Pictures with circuit source files
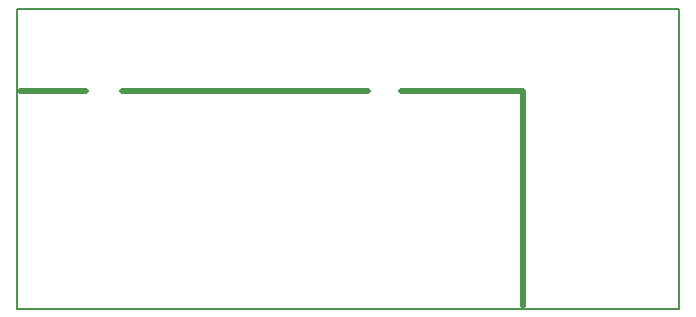
<source format=gbr>
G04 (created by PCBNEW (2013-07-07 BZR 4022)-stable) date 1/29/2014 5:58:00 PM*
%MOIN*%
G04 Gerber Fmt 3.4, Leading zero omitted, Abs format*
%FSLAX34Y34*%
G01*
G70*
G90*
G04 APERTURE LIST*
%ADD10C,0.00590551*%
%ADD11C,0.02*%
G04 APERTURE END LIST*
G54D10*
G54D11*
X64300Y-48750D02*
X62100Y-48750D01*
X72800Y-48750D02*
X73700Y-48750D01*
X72900Y-48750D02*
X65500Y-48750D01*
G54D10*
X78850Y-48750D02*
X78850Y-49100D01*
G54D11*
X74800Y-48750D02*
X78850Y-48750D01*
X78850Y-55900D02*
X78850Y-48750D01*
G54D10*
X84050Y-56000D02*
X84050Y-46000D01*
X82000Y-56000D02*
X84050Y-56000D01*
X82000Y-46000D02*
X84050Y-46000D01*
X62000Y-46000D02*
X62000Y-56000D01*
X82000Y-46000D02*
X62000Y-46000D01*
X62000Y-56000D02*
X82000Y-56000D01*
M02*

</source>
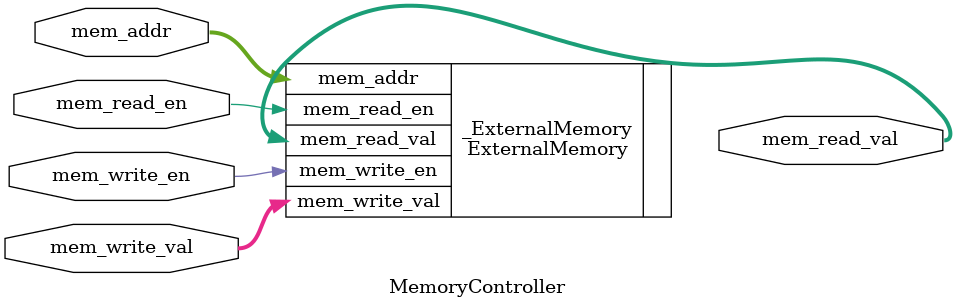
<source format=v>
`ifndef __MEMORYCONTROLLER_V__
`define __MEMORYCONTROLLER_V__

`include "ExternalMemory.v"

module MemoryController # (
	parameter MEM_WIDTH = 32,
	parameter MEM_SIZE = 256
	)	(
	input wire [$clog2(MEM_SIZE)-1:0] mem_addr,
	input wire mem_read_en,
	input wire mem_write_en,
	output wire [MEM_WIDTH-1:0] mem_read_val,
	input wire [MEM_WIDTH-1:0] mem_write_val
	);

	ExternalMemory # (
		.MEM_WIDTH(MEM_WIDTH),
		.MEM_SIZE(MEM_SIZE)
	) _ExternalMemory (
		.mem_addr(mem_addr),
		.mem_read_en(mem_read_en),
		.mem_write_en(mem_write_en),
		.mem_read_val(mem_read_val),
		.mem_write_val(mem_write_val)
	);

endmodule

`endif /*__MEMORYCONTROLLER_V__*/
</source>
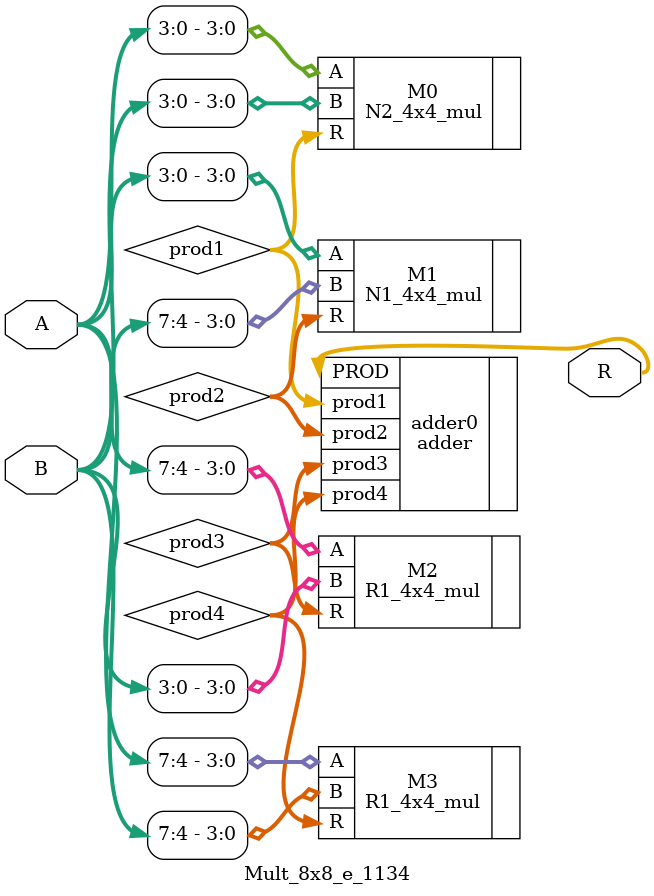
<source format=v>
module Mult_8x8_e_1134(
input [7:0] A,
input [7:0] B,
output [15:0]R
);
wire [7:0]prod1;
wire [7:0]prod2;
wire [7:0]prod3;
wire [7:0]prod4;

N2_4x4_mul M0(.A(A[3:0]),.B(B[3:0]),.R(prod1));
N1_4x4_mul M1(.A(A[3:0]),.B(B[7:4]),.R(prod2));
R1_4x4_mul M2(.A(A[7:4]),.B(B[3:0]),.R(prod3));
R1_4x4_mul M3(.A(A[7:4]),.B(B[7:4]),.R(prod4));
adder adder0(.prod1(prod1),.prod2(prod2),.prod3(prod3),.prod4(prod4),.PROD(R));
endmodule

</source>
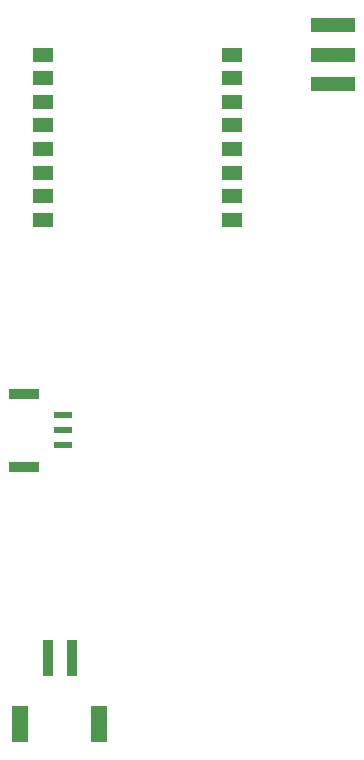
<source format=gbr>
G04 #@! TF.GenerationSoftware,KiCad,Pcbnew,5.0.0-fee4fd1~65~ubuntu16.04.1*
G04 #@! TF.CreationDate,2018-07-27T11:27:13-07:00*
G04 #@! TF.ProjectId,fk-sonar,666B2D736F6E61722E6B696361645F70,0.1*
G04 #@! TF.SameCoordinates,PX791ddc0PY791ddc0*
G04 #@! TF.FileFunction,Paste,Bot*
G04 #@! TF.FilePolarity,Positive*
%FSLAX46Y46*%
G04 Gerber Fmt 4.6, Leading zero omitted, Abs format (unit mm)*
G04 Created by KiCad (PCBNEW 5.0.0-fee4fd1~65~ubuntu16.04.1) date Fri Jul 27 11:27:13 2018*
%MOMM*%
%LPD*%
G01*
G04 APERTURE LIST*
%ADD10R,3.780000X1.143000*%
%ADD11R,0.900000X3.150000*%
%ADD12R,1.350000X3.060000*%
%ADD13R,1.800000X1.170000*%
%ADD14R,2.520000X0.900000*%
%ADD15R,1.530000X0.540000*%
G04 APERTURE END LIST*
D10*
G04 #@! TO.C,J3*
X27457400Y53390800D03*
X27457400Y55890800D03*
X27457400Y50890800D03*
G04 #@! TD*
D11*
G04 #@! TO.C,J7*
X5343400Y2280100D03*
X3343400Y2280100D03*
D12*
X7693400Y-3269900D03*
X993400Y-3269900D03*
G04 #@! TD*
D13*
G04 #@! TO.C,U2*
X2947400Y39393100D03*
X2947400Y41393100D03*
X2947400Y43393100D03*
X2947400Y45393100D03*
X2947400Y47393100D03*
X2947400Y49393100D03*
X2947400Y51393100D03*
X2947400Y53393100D03*
X18947400Y53393100D03*
X18947400Y51393100D03*
X18947400Y49393100D03*
X18947400Y47393100D03*
X18947400Y45393100D03*
X18947400Y43393100D03*
X18947400Y41393100D03*
X18947400Y39393100D03*
G04 #@! TD*
D14*
G04 #@! TO.C,J8*
X1267000Y18490000D03*
X1267000Y24690000D03*
D15*
X4617000Y20340000D03*
X4617000Y21590000D03*
X4617000Y22840000D03*
G04 #@! TD*
M02*

</source>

* **Exercise**: Would you write out all of the data exactly as it stands, without the pictures?

* **Exercise solution**:
<source format=gbr>
G04 (created by PCBNEW (2013-07-07 BZR 4022)-stable) date 1/29/2014 5:58:00 PM*
%MOIN*%
G04 Gerber Fmt 3.4, Leading zero omitted, Abs format*
%FSLAX34Y34*%
G01*
G70*
G90*
G04 APERTURE LIST*
%ADD10C,0.00590551*%
%ADD11C,0.02*%
G04 APERTURE END LIST*
G54D10*
G54D11*
X64300Y-48750D02*
X62100Y-48750D01*
X72800Y-48750D02*
X73700Y-48750D01*
X72900Y-48750D02*
X65500Y-48750D01*
G54D10*
X78850Y-48750D02*
X78850Y-49100D01*
G54D11*
X74800Y-48750D02*
X78850Y-48750D01*
X78850Y-55900D02*
X78850Y-48750D01*
G54D10*
X84050Y-56000D02*
X84050Y-46000D01*
X82000Y-56000D02*
X84050Y-56000D01*
X82000Y-46000D02*
X84050Y-46000D01*
X62000Y-46000D02*
X62000Y-56000D01*
X82000Y-46000D02*
X62000Y-46000D01*
X62000Y-56000D02*
X82000Y-56000D01*
M02*

</source>
<source format=v>
`ifndef __MEMORYCONTROLLER_V__
`define __MEMORYCONTROLLER_V__

`include "ExternalMemory.v"

module MemoryController # (
	parameter MEM_WIDTH = 32,
	parameter MEM_SIZE = 256
	)	(
	input wire [$clog2(MEM_SIZE)-1:0] mem_addr,
	input wire mem_read_en,
	input wire mem_write_en,
	output wire [MEM_WIDTH-1:0] mem_read_val,
	input wire [MEM_WIDTH-1:0] mem_write_val
	);

	ExternalMemory # (
		.MEM_WIDTH(MEM_WIDTH),
		.MEM_SIZE(MEM_SIZE)
	) _ExternalMemory (
		.mem_addr(mem_addr),
		.mem_read_en(mem_read_en),
		.mem_write_en(mem_write_en),
		.mem_read_val(mem_read_val),
		.mem_write_val(mem_write_val)
	);

endmodule

`endif /*__MEMORYCONTROLLER_V__*/
</source>
<source format=v>
module Mult_8x8_e_1134(
input [7:0] A,
input [7:0] B,
output [15:0]R
);
wire [7:0]prod1;
wire [7:0]prod2;
wire [7:0]prod3;
wire [7:0]prod4;

N2_4x4_mul M0(.A(A[3:0]),.B(B[3:0]),.R(prod1));
N1_4x4_mul M1(.A(A[3:0]),.B(B[7:4]),.R(prod2));
R1_4x4_mul M2(.A(A[7:4]),.B(B[3:0]),.R(prod3));
R1_4x4_mul M3(.A(A[7:4]),.B(B[7:4]),.R(prod4));
adder adder0(.prod1(prod1),.prod2(prod2),.prod3(prod3),.prod4(prod4),.PROD(R));
endmodule

</source>
<source format=gbr>
G04 #@! TF.GenerationSoftware,KiCad,Pcbnew,5.0.0-fee4fd1~65~ubuntu16.04.1*
G04 #@! TF.CreationDate,2018-07-27T11:27:13-07:00*
G04 #@! TF.ProjectId,fk-sonar,666B2D736F6E61722E6B696361645F70,0.1*
G04 #@! TF.SameCoordinates,PX791ddc0PY791ddc0*
G04 #@! TF.FileFunction,Paste,Bot*
G04 #@! TF.FilePolarity,Positive*
%FSLAX46Y46*%
G04 Gerber Fmt 4.6, Leading zero omitted, Abs format (unit mm)*
G04 Created by KiCad (PCBNEW 5.0.0-fee4fd1~65~ubuntu16.04.1) date Fri Jul 27 11:27:13 2018*
%MOMM*%
%LPD*%
G01*
G04 APERTURE LIST*
%ADD10R,3.780000X1.143000*%
%ADD11R,0.900000X3.150000*%
%ADD12R,1.350000X3.060000*%
%ADD13R,1.800000X1.170000*%
%ADD14R,2.520000X0.900000*%
%ADD15R,1.530000X0.540000*%
G04 APERTURE END LIST*
D10*
G04 #@! TO.C,J3*
X27457400Y53390800D03*
X27457400Y55890800D03*
X27457400Y50890800D03*
G04 #@! TD*
D11*
G04 #@! TO.C,J7*
X5343400Y2280100D03*
X3343400Y2280100D03*
D12*
X7693400Y-3269900D03*
X993400Y-3269900D03*
G04 #@! TD*
D13*
G04 #@! TO.C,U2*
X2947400Y39393100D03*
X2947400Y41393100D03*
X2947400Y43393100D03*
X2947400Y45393100D03*
X2947400Y47393100D03*
X2947400Y49393100D03*
X2947400Y51393100D03*
X2947400Y53393100D03*
X18947400Y53393100D03*
X18947400Y51393100D03*
X18947400Y49393100D03*
X18947400Y47393100D03*
X18947400Y45393100D03*
X18947400Y43393100D03*
X18947400Y41393100D03*
X18947400Y39393100D03*
G04 #@! TD*
D14*
G04 #@! TO.C,J8*
X1267000Y18490000D03*
X1267000Y24690000D03*
D15*
X4617000Y20340000D03*
X4617000Y21590000D03*
X4617000Y22840000D03*
G04 #@! TD*
M02*

</source>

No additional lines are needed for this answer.